1:M 10 Jul 2024 22:39:10.034 * Background saving started by pid 214
214:C 10 Jul 2024 22:39:10.100 # Write error while saving DB to the disk(fsync): Disk quota exceeded
Ahhok, it seems like Redis is reporting issues with saving a file and the error being reported is with the disk quota being exceeded. I've configured the PVC
in Kubernetes to be 30GB
large, I would be really impressed if the Redis database was that big, because I may have some data, but not enough for a Redis database to be that large. However you can check if your taking up too much space by running the df -i
command in the container. Let's try that.
$ df -i
Filesystem Inodes IUsed IFree IUse% Mounted on
overlay 30276800 600293 29676507 2% /
tmpfs 999296 17 999279 1% /dev
10.0.0.200:/volume1/nfs-volume/redis-pvc 0 0 0 - /data
/dev/sda2 30276800 600293 29676507 2% /etc/hosts
shm 999296 1 999295 1% /dev/shm
tmpfs 999296 9 999287 1% /run/secrets/kubernetes.io/serviceaccount
tmpfs 999296 1 999295 1% /proc/asound
tmpfs 999296 1 999295 1% /proc/scsi
tmpfs 999296 1 999295 1% /sys/firmware
As you can see from the result, I'm not really anywhere near maxing out any of my storage on this pod... On top of that, the data is being saved to NFS Synology box I have on my network. The Synology box has a max capacity of 2 TB
and I know for a fact that only 1 TB
of that is used. Why am I getting disk quota exceeded error?
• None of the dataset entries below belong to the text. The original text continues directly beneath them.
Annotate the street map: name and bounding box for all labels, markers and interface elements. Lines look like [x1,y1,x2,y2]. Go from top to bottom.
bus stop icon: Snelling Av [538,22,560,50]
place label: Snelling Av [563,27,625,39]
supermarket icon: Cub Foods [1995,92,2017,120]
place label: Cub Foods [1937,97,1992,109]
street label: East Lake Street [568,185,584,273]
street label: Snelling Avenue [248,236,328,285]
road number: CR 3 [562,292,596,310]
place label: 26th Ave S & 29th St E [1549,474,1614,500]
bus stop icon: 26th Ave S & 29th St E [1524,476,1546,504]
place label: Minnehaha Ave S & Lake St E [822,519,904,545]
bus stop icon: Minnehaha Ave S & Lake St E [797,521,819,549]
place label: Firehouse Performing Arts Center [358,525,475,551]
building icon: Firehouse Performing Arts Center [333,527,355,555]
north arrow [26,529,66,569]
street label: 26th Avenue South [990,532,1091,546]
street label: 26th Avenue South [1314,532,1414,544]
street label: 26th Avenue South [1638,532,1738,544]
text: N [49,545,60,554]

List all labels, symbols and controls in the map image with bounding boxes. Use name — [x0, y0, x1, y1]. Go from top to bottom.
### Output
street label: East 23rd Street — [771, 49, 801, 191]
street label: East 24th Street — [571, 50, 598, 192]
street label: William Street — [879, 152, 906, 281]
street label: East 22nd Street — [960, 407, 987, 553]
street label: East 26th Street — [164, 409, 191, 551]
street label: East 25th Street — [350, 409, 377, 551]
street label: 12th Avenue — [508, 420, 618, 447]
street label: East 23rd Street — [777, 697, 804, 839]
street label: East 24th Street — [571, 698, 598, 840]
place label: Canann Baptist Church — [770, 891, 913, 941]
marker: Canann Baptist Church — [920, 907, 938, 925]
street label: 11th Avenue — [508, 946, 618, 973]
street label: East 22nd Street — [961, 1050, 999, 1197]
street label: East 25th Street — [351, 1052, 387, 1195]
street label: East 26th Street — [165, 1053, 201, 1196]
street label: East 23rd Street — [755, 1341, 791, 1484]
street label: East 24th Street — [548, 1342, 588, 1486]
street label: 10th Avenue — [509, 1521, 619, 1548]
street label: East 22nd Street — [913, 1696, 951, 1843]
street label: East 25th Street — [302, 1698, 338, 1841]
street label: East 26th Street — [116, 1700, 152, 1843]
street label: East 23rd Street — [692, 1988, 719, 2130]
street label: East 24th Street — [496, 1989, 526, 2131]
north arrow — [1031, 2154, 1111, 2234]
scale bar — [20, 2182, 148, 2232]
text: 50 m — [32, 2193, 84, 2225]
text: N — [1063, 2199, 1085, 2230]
Looking online, I found out that the quick solution to this issue was disabling the snapshots on every write as written in this gist link on github.
$ redis-cli
> config set stop-writes-on-bgsave-error no
Redis calls this out in their config file as well. There's even a question and answer on one of their pages as seen here.
Debugging the issue
Restarting redis or immich didn't solve the issue. Stumpped that turning it off and on again didn't fix any issues, I decided to see if I could replicate the issue. Becaue it's a homelab and not a bank, I did a little old
$ kubectl exec redis -it -- bash
And then went to the directory that was connected to the file share and tried to write hello world
to a new random file.
echo "hello world" > example.file
To my surprise, this posted the same error I had seen before, saying that I have exceeded my quota share. I wasn't sure if Synology had the ability to set file system limits but the investigative journalist inside of me decided to check it out.
I logged into Synology and went to my shared folders that I use for my Kubernetes cluster, and lo and behold this is what I see...
Well, actually not this, because this was me fixing the issue, but you gotta believe me, it showed that I used 256GB
of my 256GB
quota.
Lessons learned
Synology lets you set the max amount of storage allowed on your drives. I must have set this up about 2 years ago and never configured it again. The issue is now solved and my immich uploads are (partially) working again 🙃